[Source records]
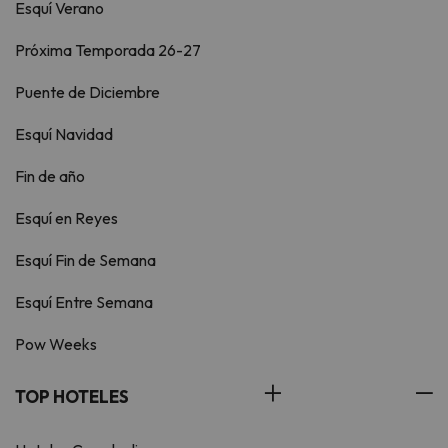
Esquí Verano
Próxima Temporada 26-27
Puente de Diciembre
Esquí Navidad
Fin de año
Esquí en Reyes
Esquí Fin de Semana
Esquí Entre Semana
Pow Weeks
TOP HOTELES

* * *

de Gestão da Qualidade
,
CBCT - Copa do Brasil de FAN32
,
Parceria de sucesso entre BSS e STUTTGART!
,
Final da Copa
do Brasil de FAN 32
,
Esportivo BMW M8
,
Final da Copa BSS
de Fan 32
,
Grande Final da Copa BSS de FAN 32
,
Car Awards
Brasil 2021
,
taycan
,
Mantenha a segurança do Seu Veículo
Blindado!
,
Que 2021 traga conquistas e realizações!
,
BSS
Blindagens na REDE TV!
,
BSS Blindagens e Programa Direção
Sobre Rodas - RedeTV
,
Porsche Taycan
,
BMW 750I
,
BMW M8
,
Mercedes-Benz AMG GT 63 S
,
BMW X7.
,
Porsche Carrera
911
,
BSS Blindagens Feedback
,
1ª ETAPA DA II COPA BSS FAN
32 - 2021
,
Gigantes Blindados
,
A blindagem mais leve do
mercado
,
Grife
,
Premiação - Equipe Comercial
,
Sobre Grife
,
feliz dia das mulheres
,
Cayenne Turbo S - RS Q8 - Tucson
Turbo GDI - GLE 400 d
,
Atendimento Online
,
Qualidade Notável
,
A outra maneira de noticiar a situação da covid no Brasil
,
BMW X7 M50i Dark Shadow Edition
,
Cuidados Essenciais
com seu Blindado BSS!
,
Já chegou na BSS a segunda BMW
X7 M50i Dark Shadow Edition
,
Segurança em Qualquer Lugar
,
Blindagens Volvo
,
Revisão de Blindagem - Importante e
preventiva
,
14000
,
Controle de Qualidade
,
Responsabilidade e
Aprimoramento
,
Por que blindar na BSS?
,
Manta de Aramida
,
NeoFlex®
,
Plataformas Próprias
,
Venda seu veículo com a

* * *

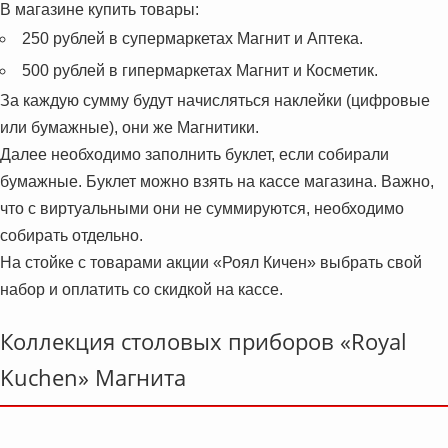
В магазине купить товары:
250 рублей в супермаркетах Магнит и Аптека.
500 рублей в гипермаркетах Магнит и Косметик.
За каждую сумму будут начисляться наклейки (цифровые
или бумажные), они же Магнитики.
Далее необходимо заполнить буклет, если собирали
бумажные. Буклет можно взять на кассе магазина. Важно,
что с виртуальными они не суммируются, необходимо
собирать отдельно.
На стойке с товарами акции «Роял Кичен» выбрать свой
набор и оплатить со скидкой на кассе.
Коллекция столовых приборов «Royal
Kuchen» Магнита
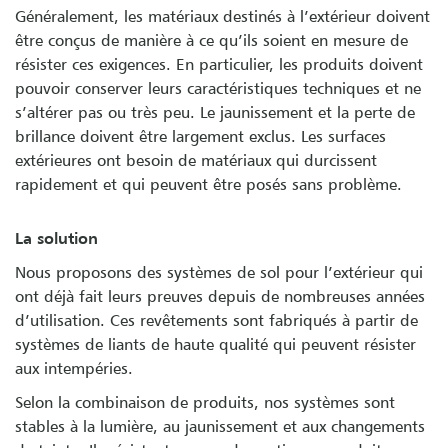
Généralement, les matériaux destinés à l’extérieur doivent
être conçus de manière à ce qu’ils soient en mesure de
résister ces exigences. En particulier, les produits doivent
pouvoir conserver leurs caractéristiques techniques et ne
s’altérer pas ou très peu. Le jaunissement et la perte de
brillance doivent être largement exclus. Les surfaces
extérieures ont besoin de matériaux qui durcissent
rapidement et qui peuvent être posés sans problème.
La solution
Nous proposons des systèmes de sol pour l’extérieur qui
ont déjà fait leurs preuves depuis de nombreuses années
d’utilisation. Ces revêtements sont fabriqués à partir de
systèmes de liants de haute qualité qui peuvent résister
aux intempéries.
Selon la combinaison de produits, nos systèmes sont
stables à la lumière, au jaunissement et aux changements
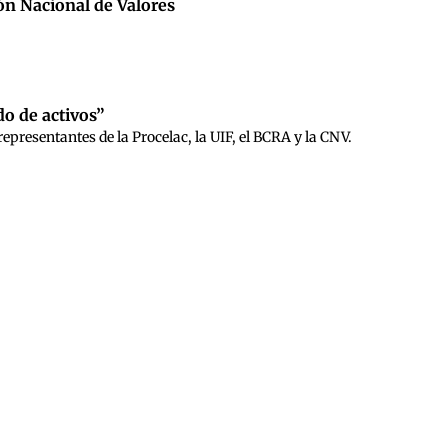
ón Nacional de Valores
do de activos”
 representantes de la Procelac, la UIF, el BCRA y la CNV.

• _WHAT IS REQUIRED_
Look above for the line with "aux intempéries." and the line with "representantes de la". Copy them and every line between, exactly, but no pictures.

• _REPLY TO THE TASK_
aux intempéries.
Selon la combinaison de produits, nos systèmes sont
stables à la lumière, au jaunissement et aux changements
ón Nacional de Valores
do de activos”
 representantes de la Procelac, la UIF, el BCRA y la CNV.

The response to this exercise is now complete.